Awk
Understanding AWK: A Beginner’s Guide with Examples
AWK is a powerful programming language designed for text processing and typically used as a data extraction and reporting tool. Named after its creators (Aho, Weinberger, and Kernighan), AWK is a versatile tool that can handle complex text-processing tasks with ease. In this post, we’ll explore three AWK commands, ranging from easy to advanced, using specific file contents and showing the output of each command. Let’s dive in!
Example 1: Easy - Extracting Specific Columns
Target File: ‘data.txt’
Lets say the above file contains the following lines:
Name Age Occupation
Alice 30 Engineer
Bob 25 Designer
Carol 27 Teacher
Awk Command
awk '{print $1, $3}' data.txt
Output
Name Occupation
Alice Engineer
Bob Designer
Carol Teacher
Explanation
- awk : The command invokes the AWK programming language.
- ’{ }’ : The curly braces contain the AWK command to be executed.
- print $1, $3 : print is and AWK function that prints text, $1 and $3 represent the first and third columns of the input file, respectively. Each $ followed by a number refers to a specific column in the input data.
- data.txt : The name of the input file to be processed.
This simple command uses AWK to print the first and third columns of data.txt. The {print $1, $3} part of the command tells AWK to display the first and third fields (columns) for each line of the file. This is a great way to quickly extract specific information from a structured text file.
Example 2: Medium - Summing Values in a Column
Target File: ’expenses.txt'
The above file contains the following lines:
Item Cost
Groceries 100
Utilities 150
Rent 1200
Transport 80
Entertain 200
Awk Command
awk 'NR > 1 {sum += $2} END {print "Total Expense:", sum}' expenses.txt
Output
Total Expense: 1730
Explanation
- awk : Invokes the AWK programming language
- NR > 1 : NR is a built-in AWK variable that represents the current record (line) number. This condition ensures that the action is only performed for the lines where NR is greater than 1, effectively skipping the header row.
- {sum += $2} : Within the curly braces, sum += $2 adds the value in the second column ($2) to the variable sum for each line. kmm* END {print “Total Expense:”, sum} : The END block is execute after all input lines have been processed, it prints the total sum of the values in the second column.
- expenses.txt : The name of the input file to be processed.

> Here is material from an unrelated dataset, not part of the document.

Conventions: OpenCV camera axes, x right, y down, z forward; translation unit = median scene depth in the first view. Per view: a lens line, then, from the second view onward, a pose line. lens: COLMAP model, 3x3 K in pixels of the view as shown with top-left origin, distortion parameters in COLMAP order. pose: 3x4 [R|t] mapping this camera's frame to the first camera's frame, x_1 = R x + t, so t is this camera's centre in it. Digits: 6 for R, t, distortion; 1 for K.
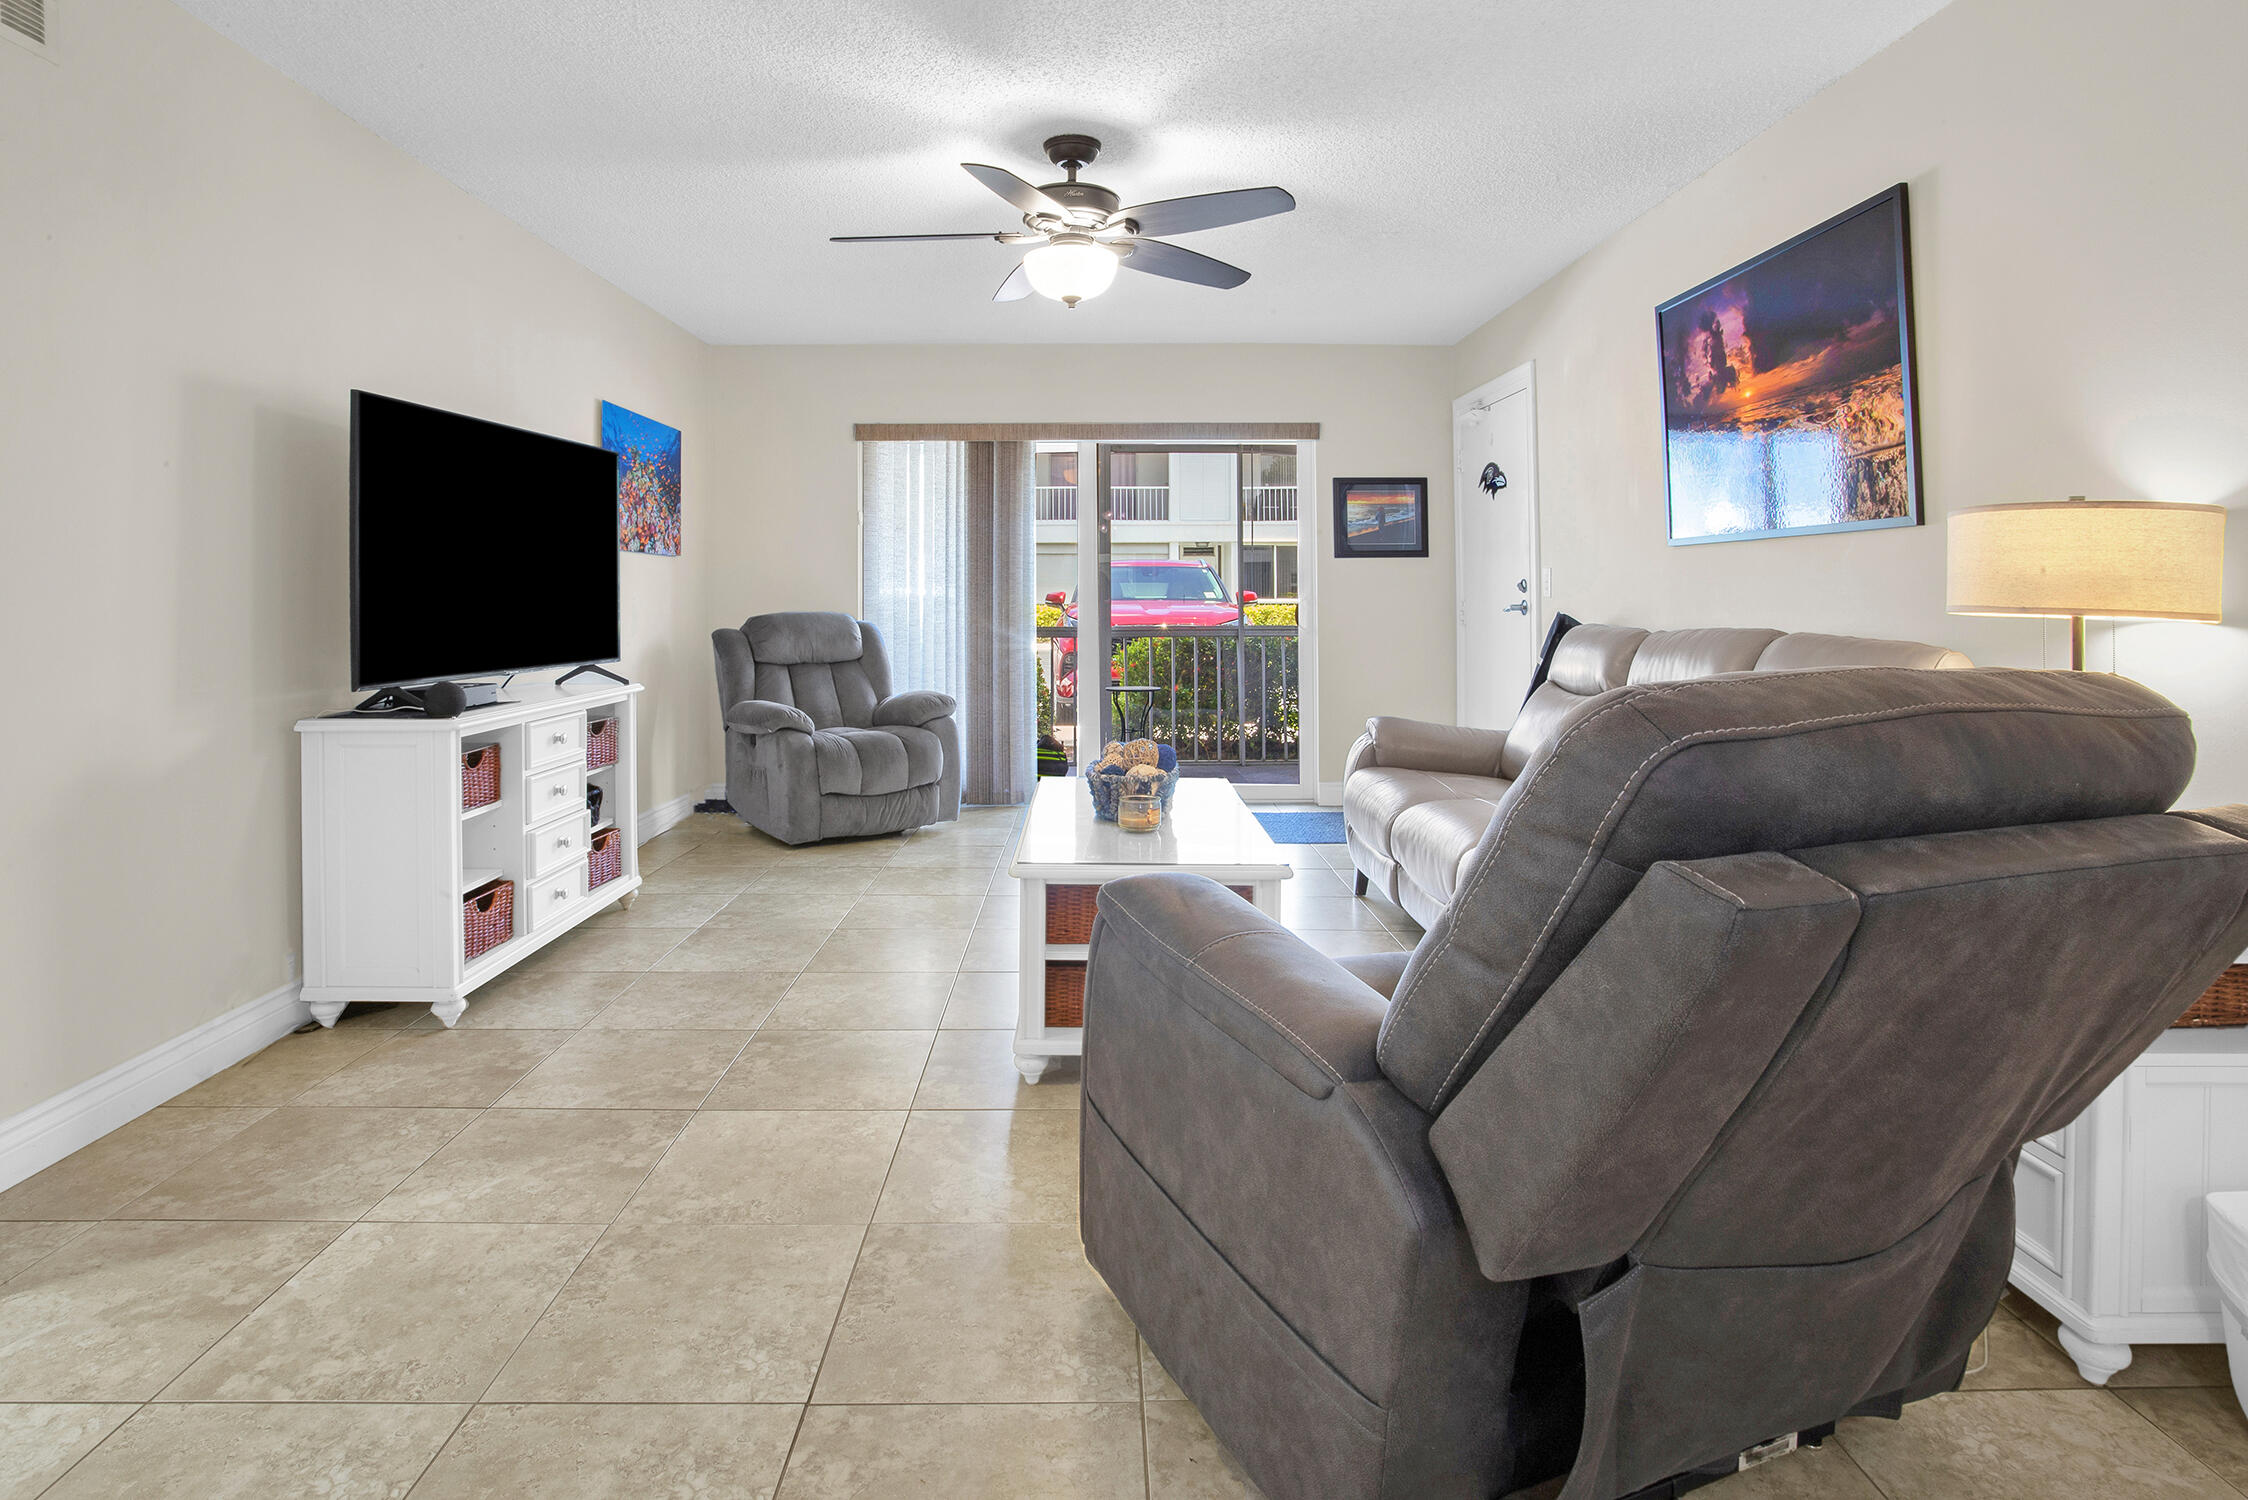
lens RADIAL K [[1168.5, 0, 1138.6], [0, 1168.5, 581.4], [0, 0, 1]] dist [-0.049119, 0.012238]
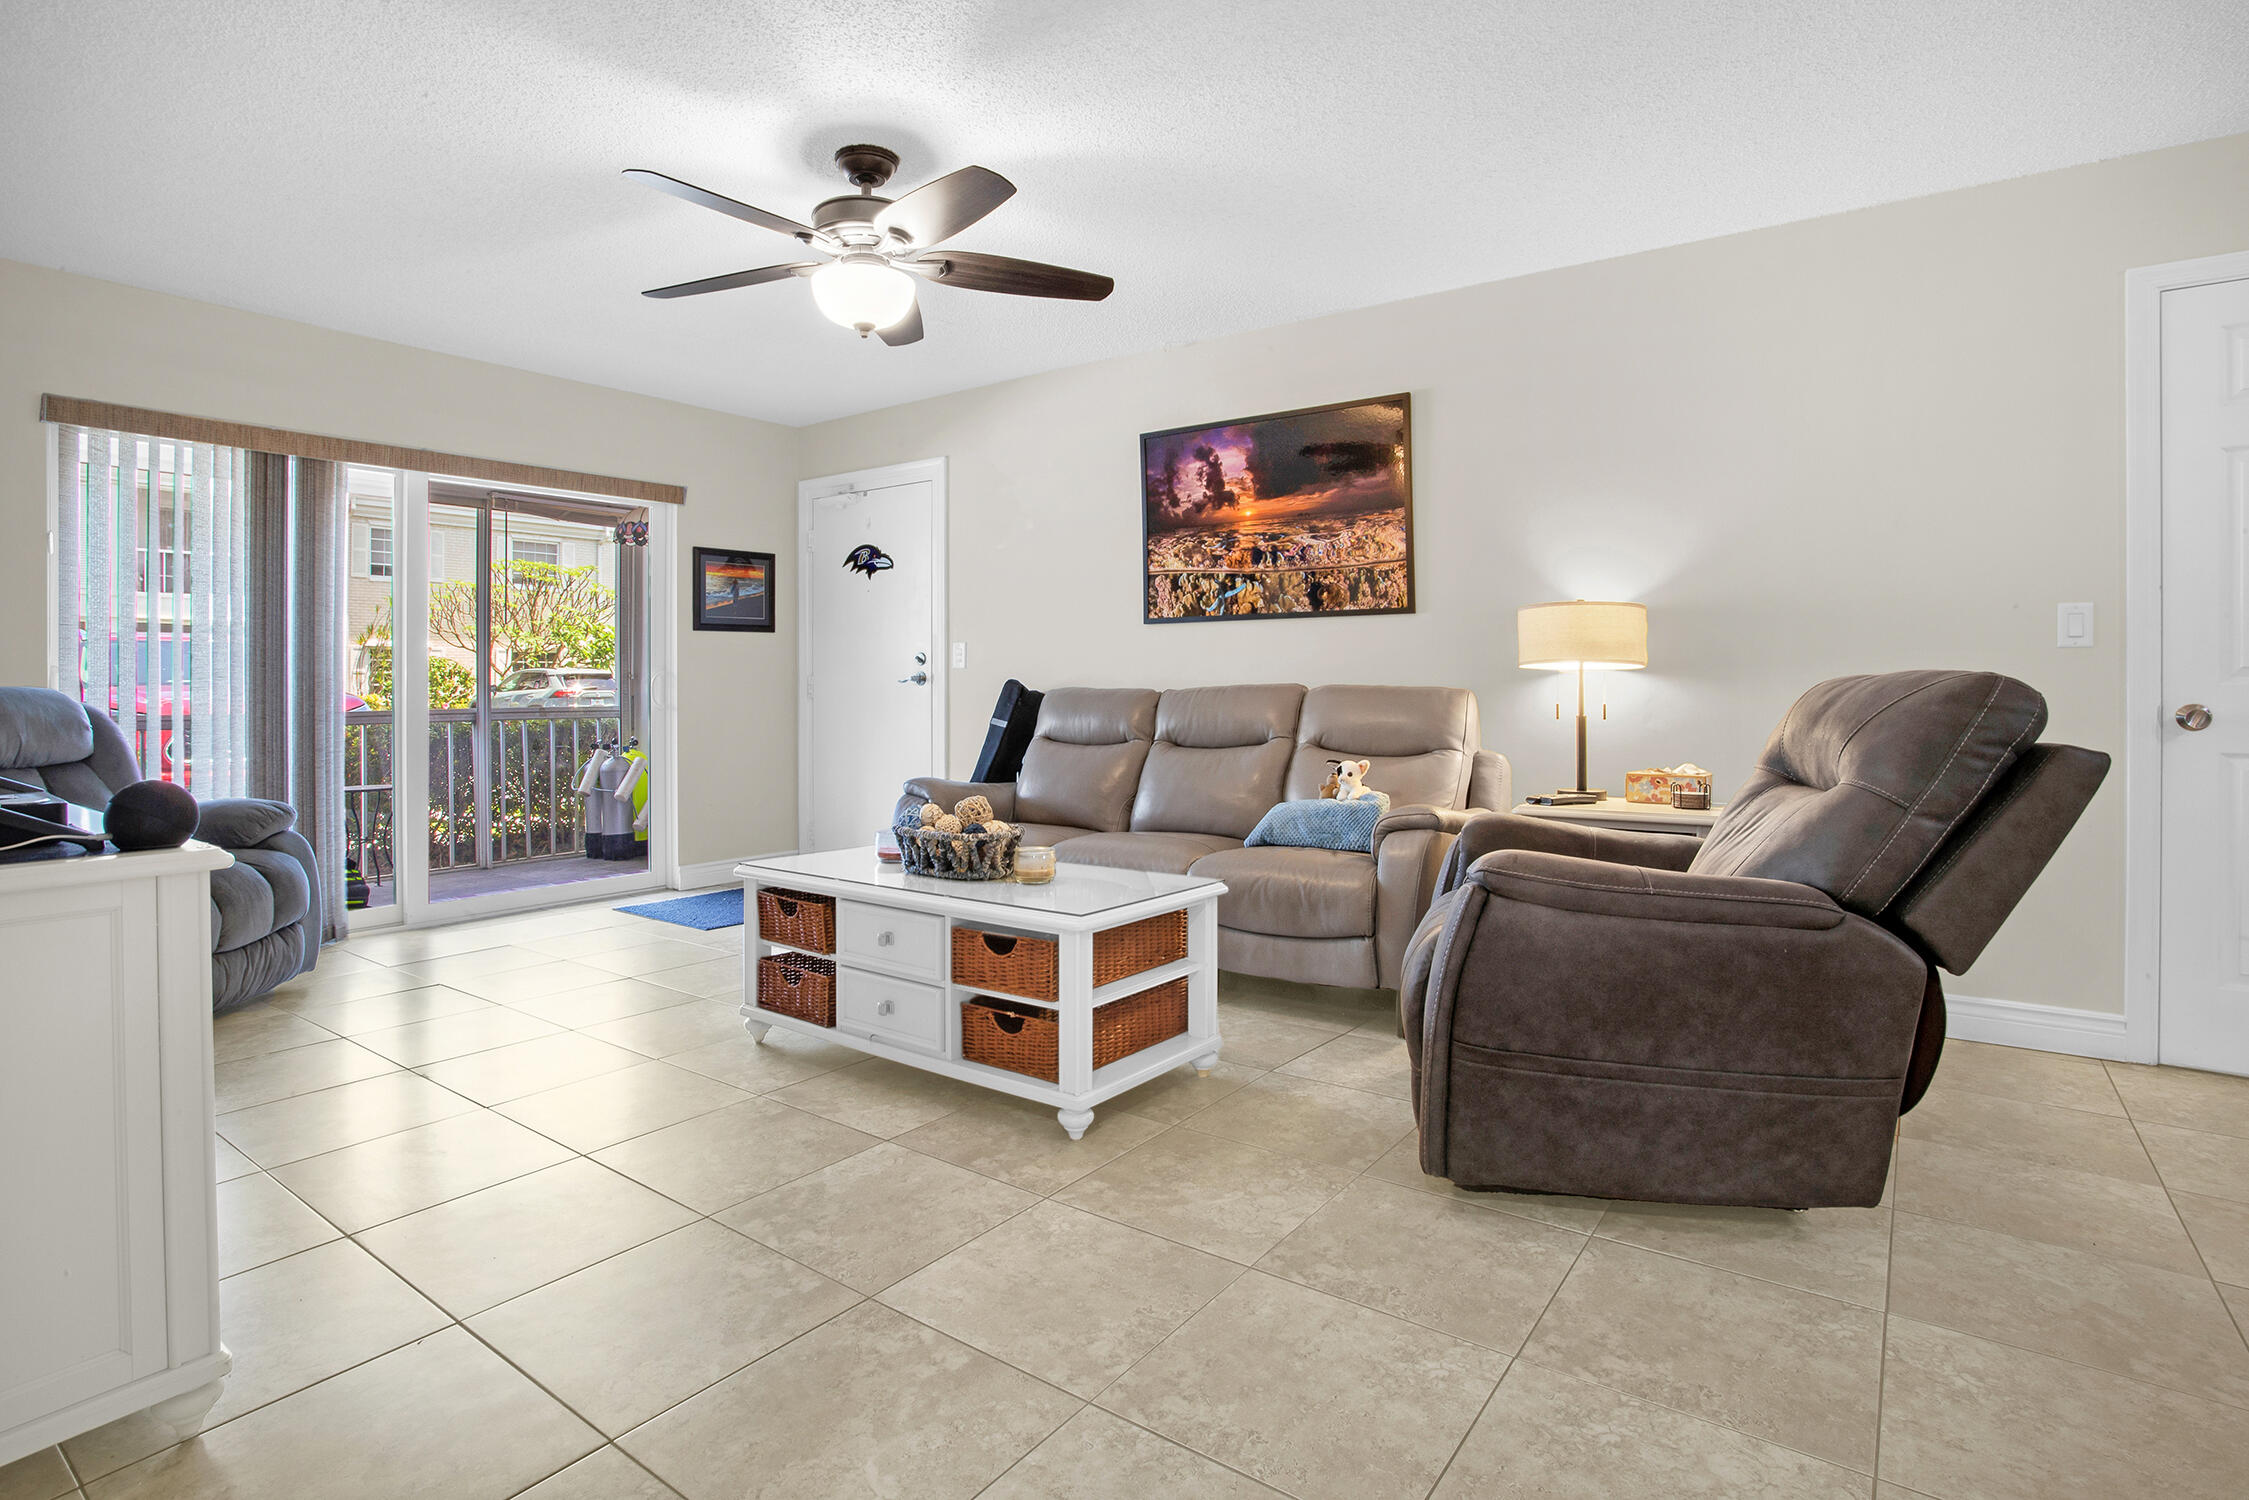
lens RADIAL K [[1169.0, 0, 1042.5], [0, 1169.0, 683.6], [0, 0, 1]] dist [-0.049119, 0.012238]
pose [[0.641052, -0.002820, 0.767492, -0.640899], [-0.003294, 0.999974, 0.006425, 0.028379], [-0.767490, -0.006647, 0.641026, 0.284091]]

This command sums up the values in the second column of expenses.txt. The NR > 1 condition skips the header row. The sum += $2 part adds each value in the second column to the sum variable. Finally, END {print “Total Expense:”, sum} prints the total expense after processing all lines.
Example 3: Hard/Cool - Finding the longest Line in a file
Target File: ‘paragraphs.txt’
The above file contains the following paragraphs:
Lorem ipsum dolor sit amet, consectetur adipiscing elit.

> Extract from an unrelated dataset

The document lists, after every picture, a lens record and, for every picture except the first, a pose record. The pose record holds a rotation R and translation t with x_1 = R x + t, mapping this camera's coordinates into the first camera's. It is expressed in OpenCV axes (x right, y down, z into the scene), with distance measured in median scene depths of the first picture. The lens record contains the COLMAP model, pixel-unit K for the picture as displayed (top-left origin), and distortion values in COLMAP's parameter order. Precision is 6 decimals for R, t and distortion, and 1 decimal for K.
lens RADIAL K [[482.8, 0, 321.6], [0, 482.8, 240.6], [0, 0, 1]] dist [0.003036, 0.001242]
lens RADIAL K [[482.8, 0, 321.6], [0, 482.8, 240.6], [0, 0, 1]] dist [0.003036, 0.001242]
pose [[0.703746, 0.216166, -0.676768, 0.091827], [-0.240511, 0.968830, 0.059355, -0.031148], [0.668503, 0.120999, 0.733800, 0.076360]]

Vestibulum consectetur nunc sit amet risus varius, vel facilisis velit tincidunt.
Pellentesque habitant morbi tristique senectus et netus et malesuada fames ac turpis egestas.
In quis luctus libero.
Awk Command
awk '{ if (length($0) > max) { max = length($0); longest = $0 } } END { print "Longest line:", longest }' paragraphs.txt
Output
Longest line: Pellentesque habitant morbi tristique senectus et netus et malesuada fames ac turpis egestas.
Explanation
- awk : The command invokes the AWK programming language.
- { if (length($0) > max) { max = length($0); longest = $0 } } : Within the curly braces, this block of code is executed for each input line.
- length($0) : The length function returns the length of the current line ($0 represents the entire line).
- if (length($0) > max) : This condition checks if the length of the current line is greater than the current value of max.
- max = length($0) : If the condition is true, max is updated to the length of the current line.
- longest = $0 : The lonngest variable is updated to store the current line.
- END { print “Longest line:”, longest } : The END block is executed after all input lines have been processed. It prings the longest line found.
- paragraphs.txt : The name of the input file to be processed.
This advanced command finds the longest line in paragraphs.txt. The length($0) function calculates the length of each line. The if (length($0) > max) condition checks if the current line is longer than the previously recorded maximum length. If it is, the max variable is updated to the current line’s length, and the longest variable stores the current line. After processing all lines, the END { print “Longest line:”, longest } block prints the longest line.
Conclusion:
AWK is a powerful and flexible tool for text processing that can handle a wide range of tasks. From extracting specific columns to summing values and finding the longest line, AWK commands can be simple or complex, depending on your needs. These examples provide a glimpse into what AWK can do, but there’s much more to explore. Dive into AWK, and you’ll find it an invaluable tool in your text-processing toolkit!